The historic village center was designed by architect Castellamonte, and the tiny alleys of the old town are well worth a visit.
Rivoli was first settled around 996AD. The village was built around a strategically located fortress , and the House of Savoy later became the ruling family in 1247; the castle, however, only became a royal residence in 1559. Emmanuel Philibert had chosen Turin as the new capital, but the city was under the French domination; therefore, the court settled in Rivoli, where Charles Emmanuel I was born. The Castellamonte architects were asked to transform the old manor, and the renovation work was assigned to architects Garove, Bertola and finally Juvarra. The latter conceived an ambitious project to transform the building into a royal palace, symbolizing the power of Victor Amadeus II, yet the venture was never completed, with work interrupted during the construction of the lobby, which remains still open-air. The renovation work was resumed under architect Randoni after the Restoration, but the castle’s importance was already in decline. After suffering extensive bomb damage and collapse during the 20th century, the castle was finally restored in 1979, and it now houses a Contemporary Art.
The hamlet of Nichelino, in the province of Turin, Stupinigi is renowned for its Royal Park and hunting lodge (Palazzina di Caccia), featuring several landmarks such as the Castelvecchio, dating back to the High Middle Ages. The magnificent castle was designed by Filippo Juvarra and built from 1729 as a venue for major soirées, in the Rococo style, prevalent at that time. It is one of the most outstanding 18-century building complexes in Europe, and became the residence of the Royal House of Savoy, of Napoleon, and of Queen Margherita in the early 20th century. It still houses the original décor, valuable paintings and masterpiece furniture, and is now open to the public following major renovation works.

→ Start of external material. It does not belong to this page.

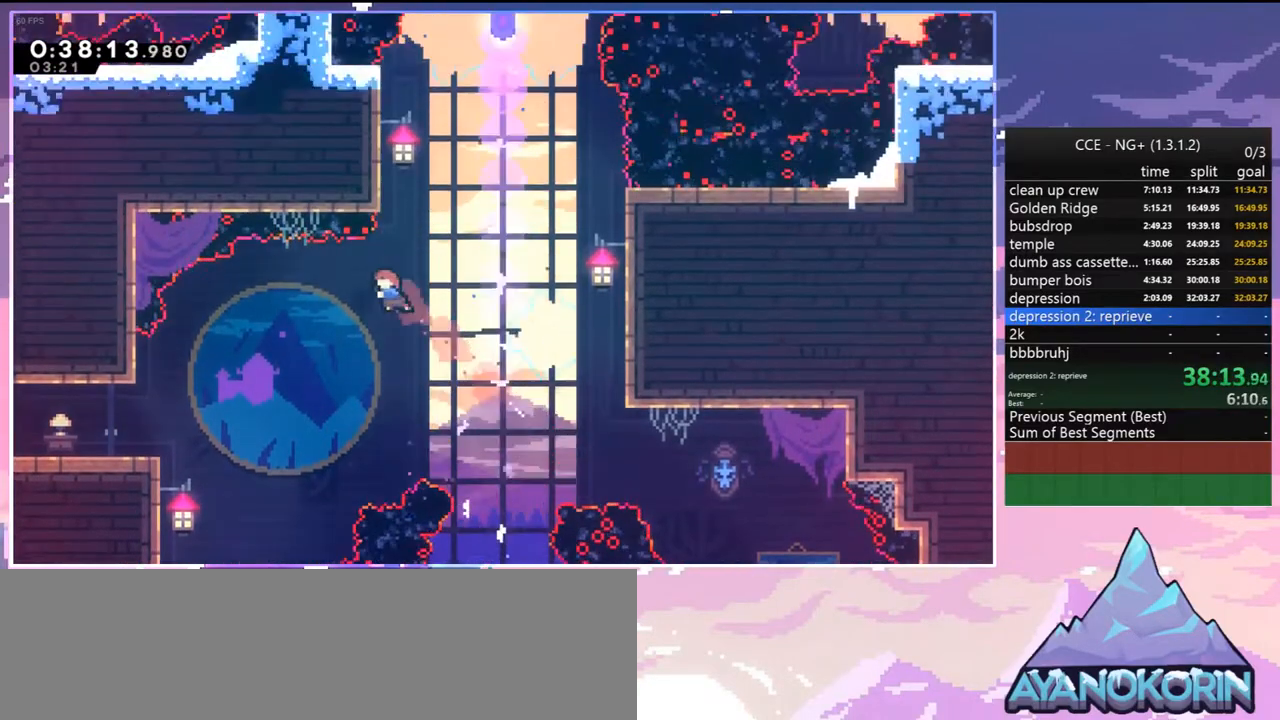
{"keys": ["jump2", "left"], "events": [[200, "right", "down"], [234, "jump2", "down"], [334, "dash", "up"], [384, "left", "down"], [384, "right", "up"], [484, "up", "up"]]}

GranPiemonte and Il Lombardia will be broadcast in all the five continents.
RAI, the races’ host broadcaster, will produce the international feed with two hours live for GranPiemonte NamedSport, plus an additional hour for Il Lombardia NamedSport.

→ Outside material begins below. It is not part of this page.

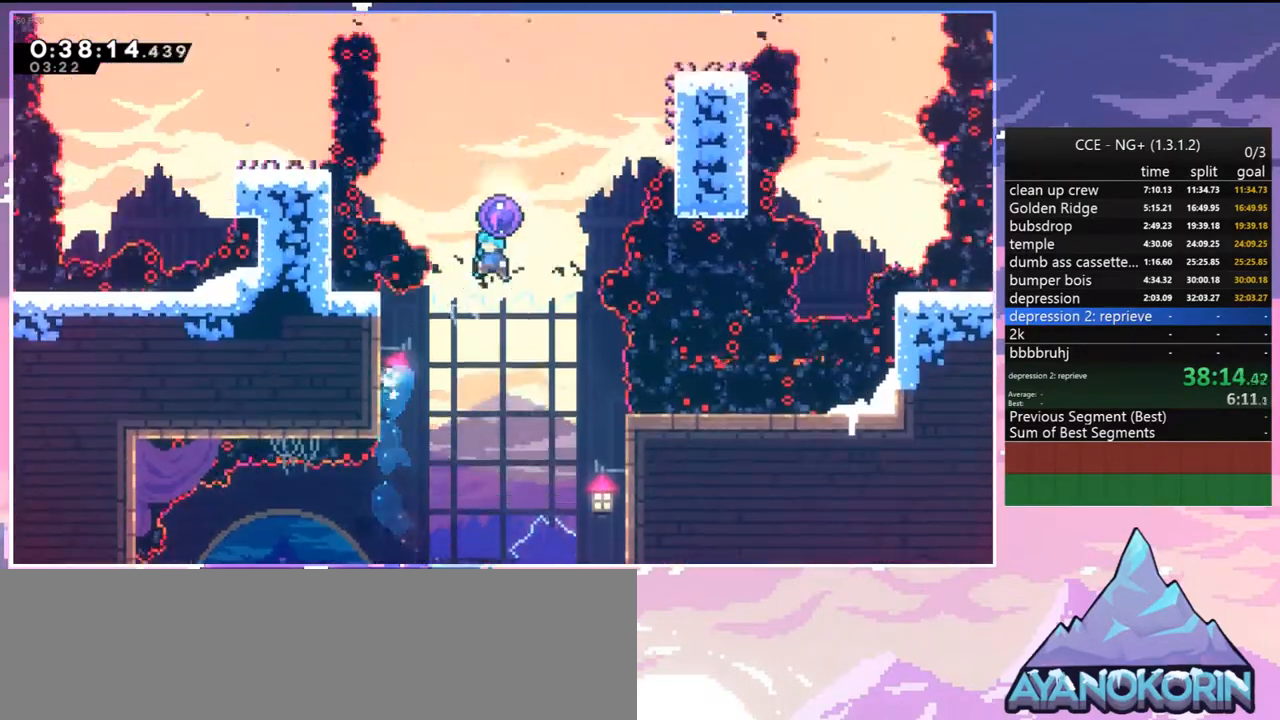
{"keys": ["left"], "events": [[117, "jump2", "up"]]}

In Italy, RAI offers live coverage on RAI Sport +HD of GranPiemonte, from 15:00 to 16:30, while Il Lombardia will be broadcast initially on RAI Sport +HD from 14:00 to 15:00, then on RAI 2 from 15:00 to 17:00.
In France the races will be broadcast live on La Chaine L’Equipe, while Eurosport will cover the rest of Europe. Il Lombardia will also be available on Eurosport Asia Pacific.

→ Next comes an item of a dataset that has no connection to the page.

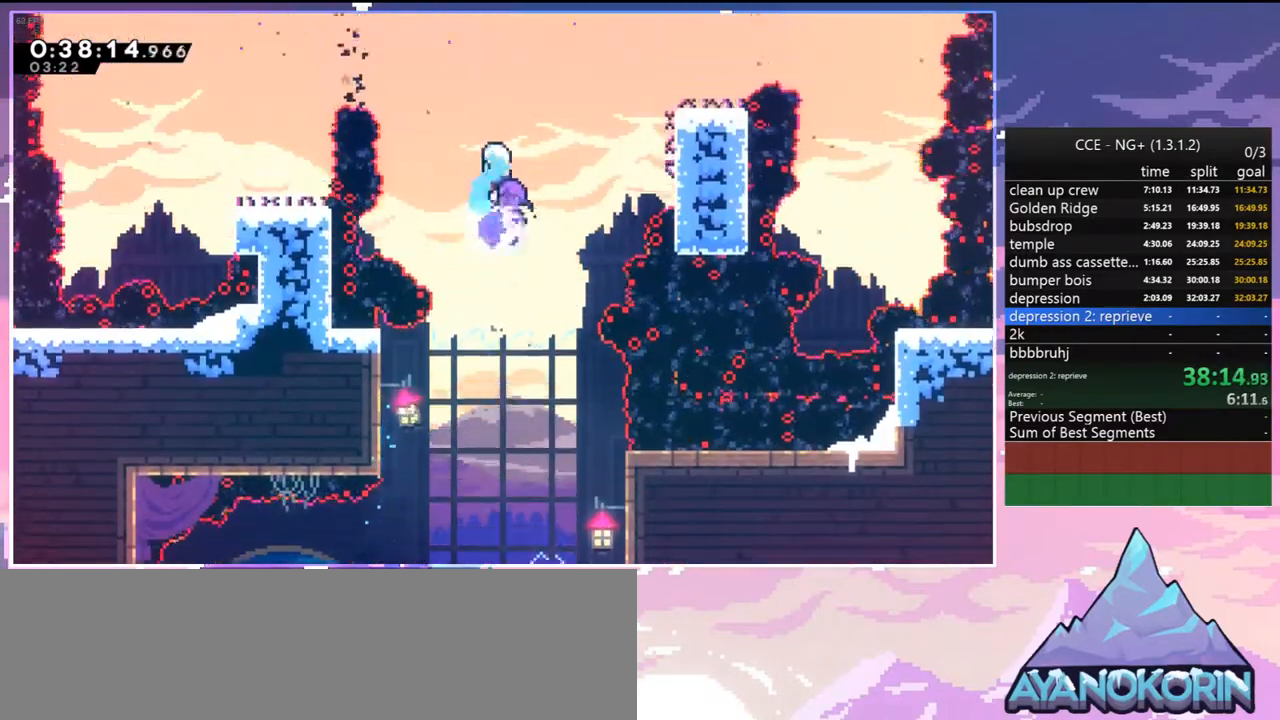
{"keys": ["dash", "left"], "events": [[134, "dash", "down"], [234, "dash", "up"], [367, "dash", "down"]]}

In the rest of the World, the races will be broadcast on OSN in the Middle East and North Africa, Supersport in South Africa and Kwese Sports in the remainder of Sub-Saharan Africa. In Japan the races will be available on the OTT platform DAZN, and in New Zealand on Sky Sports.
In South American and the Caribbean, the races will be broadcast by ESPN, while in Mexico they will be available on TDN. In Canada the two races will be shown on the OTT platform Fubo.tv, and in the USA they will be available on Flosports.
In top of that, Il Lombardia will be broadcast live in Switzerland on SRG SSR (on RTS Deux in French and on RSI La2 in Italian) and in Belgium on VTM Medialaan. The total number of territories in which the “Race of the Falling Leaves”, the last Classic Monument of the cycling season, will be aired, is 193.